Defining key Solr terms

Solr terms include several names for an index of documents and configuration on a single node.

In a distributed environment, such as DataStax Enterprise and Cassandra, the data is spread over multiple nodes. In Solr, there are several names for an index of documents and configuration on a single node:
  • A Solr core
  • A collection
  • One shard of a collection

Each document in a Solr core/collection is considered unique and contains a set of fields that adhere to a user-defined schema. The schema lists the field types and how they should be indexed. DSE Search maps Solr cores/collections to Cassandra tables. Each table has a separate Solr core/collection on a particular node. Solr documents are mapped to Cassandra rows, and document fields to columns. The shard is analogous to a partition of the table. The Cassandra keyspace is a prefix for the name of the Solr core/collection and has no counterpart in Solr.

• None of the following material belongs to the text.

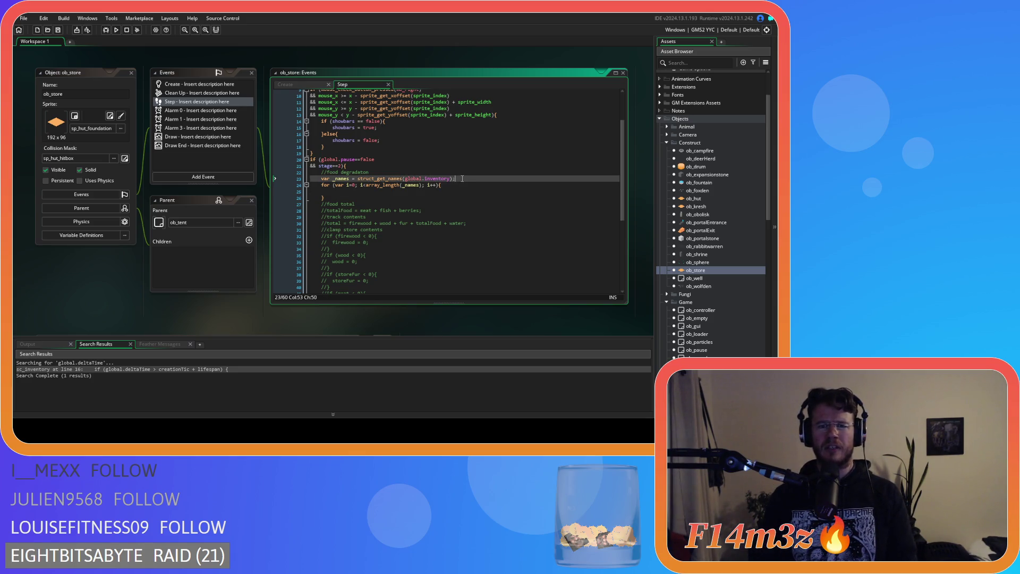
{"action": "key", "text": "Return"}
{"action": "type", "text": "truct"}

This table shows the relationship between Cassandra and Solr concepts:

Cassandra Solr--single node environment Solr--distributed environment
Table Solr core or collection Collection
Row Document Document
Primary key Unique key Unique key
Column Field Field
Node N/A Node
Partition N/A Shard
Keyspace N/A N/A

With Cassandra replication, a Cassandra node or Solr core contains more than one partition (shard) of table (collection) data. Unless the replication factor equals the number of cluster nodes, the Cassandra node or Solr core contains only a portion of the data of the table or collection.